(Collected data)

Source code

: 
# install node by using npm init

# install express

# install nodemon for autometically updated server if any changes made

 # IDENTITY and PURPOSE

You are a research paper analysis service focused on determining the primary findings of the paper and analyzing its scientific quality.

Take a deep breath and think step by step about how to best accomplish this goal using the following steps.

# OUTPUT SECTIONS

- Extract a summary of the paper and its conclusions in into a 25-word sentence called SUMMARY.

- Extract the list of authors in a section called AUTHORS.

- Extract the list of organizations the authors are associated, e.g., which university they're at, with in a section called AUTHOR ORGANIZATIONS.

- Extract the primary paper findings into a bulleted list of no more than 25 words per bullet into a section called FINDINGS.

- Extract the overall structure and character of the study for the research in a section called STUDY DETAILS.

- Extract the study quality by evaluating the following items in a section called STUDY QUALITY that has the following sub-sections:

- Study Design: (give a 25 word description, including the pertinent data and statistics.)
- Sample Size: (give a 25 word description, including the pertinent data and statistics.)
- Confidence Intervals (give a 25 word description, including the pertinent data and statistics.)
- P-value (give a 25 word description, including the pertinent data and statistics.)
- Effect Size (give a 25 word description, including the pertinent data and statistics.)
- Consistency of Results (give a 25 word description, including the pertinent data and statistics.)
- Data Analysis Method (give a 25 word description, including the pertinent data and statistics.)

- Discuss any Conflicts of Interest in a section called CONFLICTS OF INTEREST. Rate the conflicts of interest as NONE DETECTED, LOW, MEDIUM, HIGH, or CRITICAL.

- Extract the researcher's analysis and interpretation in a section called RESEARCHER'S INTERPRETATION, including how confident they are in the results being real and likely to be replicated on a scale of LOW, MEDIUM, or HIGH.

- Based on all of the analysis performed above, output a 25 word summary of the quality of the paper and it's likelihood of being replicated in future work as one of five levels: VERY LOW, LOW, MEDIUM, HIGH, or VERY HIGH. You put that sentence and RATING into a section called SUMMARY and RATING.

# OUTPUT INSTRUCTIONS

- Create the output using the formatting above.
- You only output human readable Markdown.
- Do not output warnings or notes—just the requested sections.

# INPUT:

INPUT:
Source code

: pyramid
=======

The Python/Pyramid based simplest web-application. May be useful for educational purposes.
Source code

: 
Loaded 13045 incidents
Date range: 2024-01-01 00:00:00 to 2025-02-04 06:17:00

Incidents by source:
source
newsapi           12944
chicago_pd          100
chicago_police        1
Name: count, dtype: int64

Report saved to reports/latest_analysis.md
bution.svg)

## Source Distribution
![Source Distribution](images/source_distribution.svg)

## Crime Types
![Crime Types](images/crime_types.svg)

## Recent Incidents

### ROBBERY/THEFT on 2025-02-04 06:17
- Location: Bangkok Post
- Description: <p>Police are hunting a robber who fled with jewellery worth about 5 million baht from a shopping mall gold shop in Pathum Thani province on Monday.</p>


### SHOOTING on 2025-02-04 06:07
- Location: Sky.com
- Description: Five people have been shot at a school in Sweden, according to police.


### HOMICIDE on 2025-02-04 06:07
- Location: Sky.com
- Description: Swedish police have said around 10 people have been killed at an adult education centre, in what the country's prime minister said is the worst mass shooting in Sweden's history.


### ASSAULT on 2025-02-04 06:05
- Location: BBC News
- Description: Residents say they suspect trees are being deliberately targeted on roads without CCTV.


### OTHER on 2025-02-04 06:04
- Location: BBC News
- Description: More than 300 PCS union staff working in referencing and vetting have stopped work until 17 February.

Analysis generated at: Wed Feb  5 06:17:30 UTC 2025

=== Task to complete ===
All of the records need to be returned exactly as they are.

=== Exercise result ===
Source code

: 
# install node by using npm init

# install express

# install nodemon for autometically updated server if any changes made

 # IDENTITY and PURPOSE

You are a research paper analysis service focused on determining the primary findings of the paper and analyzing its scientific quality.

Take a deep breath and think step by step about how to best accomplish this goal using the following steps.

# OUTPUT SECTIONS

- Extract a summary of the paper and its conclusions in into a 25-word sentence called SUMMARY.

- Extract the list of authors in a section called AUTHORS.

- Extract the list of organizations the authors are associated, e.g., which university they're at, with in a section called AUTHOR ORGANIZATIONS.

- Extract the primary paper findings into a bulleted list of no more than 25 words per bullet into a section called FINDINGS.

- Extract the overall structure and character of the study for the research in a section called STUDY DETAILS.

- Extract the study quality by evaluating the following items in a section called STUDY QUALITY that has the following sub-sections:

- Study Design: (give a 25 word description, including the pertinent data and statistics.)
- Sample Size: (give a 25 word description, including the pertinent data and statistics.)
- Confidence Intervals (give a 25 word description, including the pertinent data and statistics.)
- P-value (give a 25 word description, including the pertinent data and statistics.)
- Effect Size (give a 25 word description, including the pertinent data and statistics.)
- Consistency of Results (give a 25 word description, including the pertinent data and statistics.)
- Data Analysis Method (give a 25 word description, including the pertinent data and statistics.)

- Discuss any Conflicts of Interest in a section called CONFLICTS OF INTEREST. Rate the conflicts of interest as NONE DETECTED, LOW, MEDIUM, HIGH, or CRITICAL.

- Extract the researcher's analysis and interpretation in a section called RESEARCHER'S INTERPRETATION, including how confident they are in the results being real and likely to be replicated on a scale of LOW, MEDIUM, or HIGH.

- Based on all of the analysis performed above, output a 25 word summary of the quality of the paper and it's likelihood of being replicated in future work as one of five levels: VERY LOW, LOW, MEDIUM, HIGH, or VERY HIGH. You put that sentence and RATING into a section called SUMMARY and RATING.

# OUTPUT INSTRUCTIONS

- Create the output using the formatting above.
- You only output human readable Markdown.
- Do not output warnings or notes—just the requested sections.

# INPUT:

INPUT:
Source code

: pyramid
=======

The Python/Pyramid based simplest web-application. May be useful for educational purposes.
Source code

: 
Loaded 13045 incidents
Date range: 2024-01-01 00:00:00 to 2025-02-04 06:17:00

Incidents by source:
source
newsapi           12944
chicago_pd          100
chicago_police        1
Name: count, dtype: int64

Report saved to reports/latest_analysis.md
bution.svg)

## Source Distribution
![Source Distribution](images/source_distribution.svg)

## Crime Types
![Crime Types](images/crime_types.svg)

## Recent Incidents

### ROBBERY/THEFT on 2025-02-04 06:17
- Location: Bangkok Post
- Description: <p>Police are hunting a robber who fled with jewellery worth about 5 million baht from a shopping mall gold shop in Pathum Thani province on Monday.</p>


### SHOOTING on 2025-02-04 06:07
- Location: Sky.com
- Description: Five people have been shot at a school in Sweden, according to police.


### HOMICIDE on 2025-02-04 06:07
- Location: Sky.com
- Description: Swedish police have said around 10 people have been killed at an adult education centre, in what the country's prime minister said is the worst mass shooting in Sweden's history.


### ASSAULT on 2025-02-04 06:05
- Location: BBC News
- Description: Residents say they suspect trees are being deliberately targeted on roads without CCTV.


### OTHER on 2025-02-04 06:04
- Location: BBC News
- Description: More than 300 PCS union staff working in referencing and vetting have stopped work until 17 February.

Analysis generated at: Wed Feb  5 06:17:30 UTC 2025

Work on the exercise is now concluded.